Fork me on GitHub

Process supervision

If you ever had to administer some servers you necessarily stumbled upon this problem:
How can I make sure all my applications are running and restarted on crash ?

There are three different schools I know of for doing this:

My applications never crashs

let's call this one the silly man, you are sure your application will never ever crash and so a basic init script will work for you but if something fails you will probably never know until a client calls your support.

In this category we have the init system used on many linux/bsd hosts, they vary in execution but the idea stays the same: you have a script, when called with start as argument it starts the application and when called with stop it stops it.
This approach works well if you are sure the applications will behave well no matter what and cannot crash (or have their how supervisor mechanism).

Polling (by PIDs)

The second way of doing it is to have a dedicated application watching process on a regular basis using their pids, for me the problem with this approach is the lag between the time the process crash and the time the external supervisor notices that the application is not running.

Some seconds can look ridiculous but it is not even with a low traffic system especially with persistant connections.

In this category we have (These are the main one I know, I am sure there is a lot more):

  • monit
  • god (ruby application)
  • bluepill (ruby too)

The first one is a C application and works more or less but I dropped it the first day I noticed it did not restart a process as I requested it to.

The other two have an incredibly horrible syntax to configure what you want to monitor so I never really tried any of them but I am not really fond of the way those three do things anyway.

Subprocesses

Daemontools

The last way of supervising processes is to spawn them as child of the supervisor, I used daemontools until now and it works really well.

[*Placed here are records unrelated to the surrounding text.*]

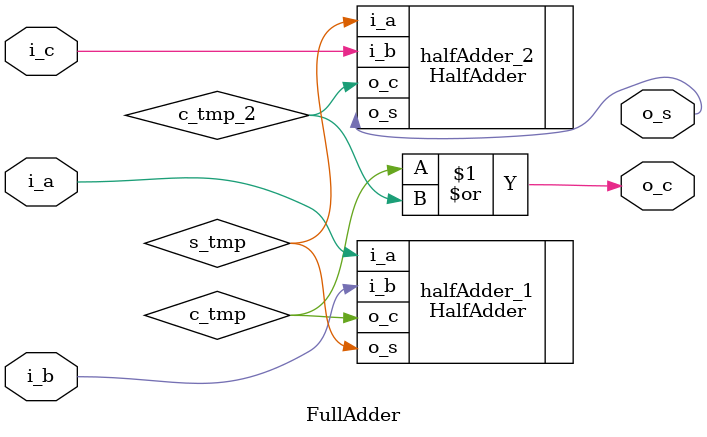
<source format=sv>
module FullAdder (
    input  wire i_a, i_b, i_c,
    output wire o_s, o_c
);
    
    wire s_tmp, c_tmp, c_tmp_2;

    HalfAdder halfAdder_1 (
        .i_a(i_a),
        .i_b(i_b),
        .o_s(s_tmp),
        .o_c(c_tmp)
    );

    HalfAdder halfAdder_2 (
        .i_a(s_tmp),
        .i_b(i_c),
        .o_s(o_s),
        .o_c(c_tmp_2)
    );

    assign o_c = c_tmp | c_tmp_2;

endmodule

</source>
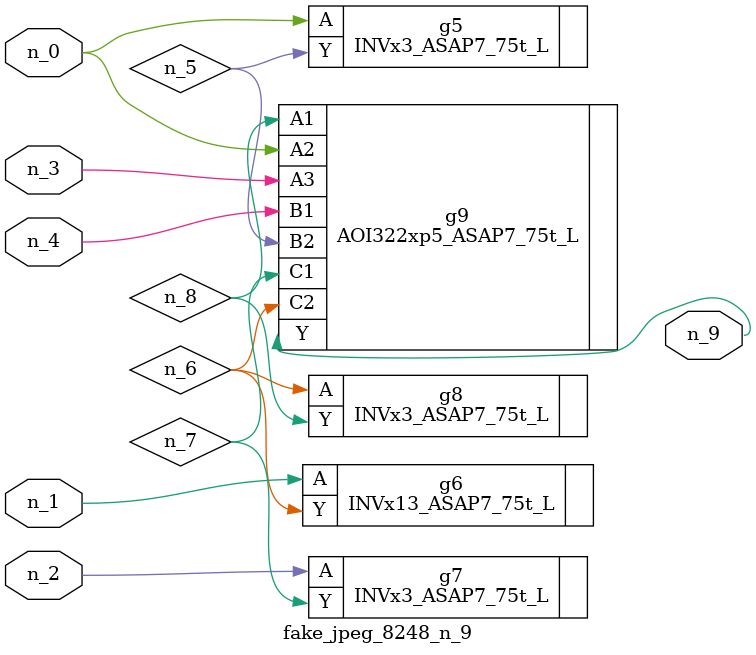
<source format=v>
module fake_jpeg_8248_n_9 (n_3, n_2, n_1, n_0, n_4, n_9);

input n_3;
input n_2;
input n_1;
input n_0;
input n_4;

output n_9;

wire n_8;
wire n_6;
wire n_5;
wire n_7;

INVx3_ASAP7_75t_L g5 ( 
.A(n_0),
.Y(n_5)
);

INVx13_ASAP7_75t_L g6 ( 
.A(n_1),
.Y(n_6)
);

INVx3_ASAP7_75t_L g7 ( 
.A(n_2),
.Y(n_7)
);

INVx3_ASAP7_75t_L g8 ( 
.A(n_6),
.Y(n_8)
);

AOI322xp5_ASAP7_75t_L g9 ( 
.A1(n_8),
.A2(n_0),
.A3(n_3),
.B1(n_4),
.B2(n_5),
.C1(n_7),
.C2(n_6),
.Y(n_9)
);


endmodule
</source>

If one of your application crash daemontools is notified right away and can restart the process without delay.
The things I always missed with daemontools is the ability to control (with something else than command line) and be notified of what actually happens and the lack of resources usage monitoring (if you want to to restart a process taking 100% for too much time).

Daemontools have another particularity: it supposes your daemon will not fork in the background and output its logs to stdout so they can be piped to a dedicated process writing and rotating them on disk.

I really love to consider a daemon that way for many reasons:

  • since you do not need to go in the background you can run your application in production the same way as in development plus you don't need to invest time figuring out how to go in the background.

  • no need for any specialized logger class/object, just write on stdout and you are good to go, the default process for handling logs with daemontools can add the timestamp in front of the lines you write on stdout so you can even remove that from your code.

  • no need to write a pid file anywhere, this is not that the task is hard but it is one less thing you have to worry about.

  • the daemontools logger process can guarantee you that the space taken by the log files will never exceed what you allow (X files of Y bytes) unlike syslog (newsyslog to be precise) for example which only do checks on a regular basis and cannot prevent an application to flood your disk (at least not the syslog installed by default on most distributions).

Supervisor

In this category I only had daemontools for a long time but I recently stumbled on another interesting alternative: supervisor.

it does most if not all the things described above but add some nice ones:

  • an XLM-RPC interface allowing full control over supervisor from another process.
  • you can register notification process which will be notified of any state change for your applications (start, stop, restart).
  • you can use the registration functionality to register specialized process monitoring the resources used by each application and act on it with the XML-RPC interface
  • process have more than one state, if a process crash on start it will be put aside and it will try to restart it later instead of burning the cpu like daemontools does.

I am just in testing phases for supervisord currently but I have high hopes for it.

If you have other interesting supervision application I would gladly hear about them if they have interesting options to offer.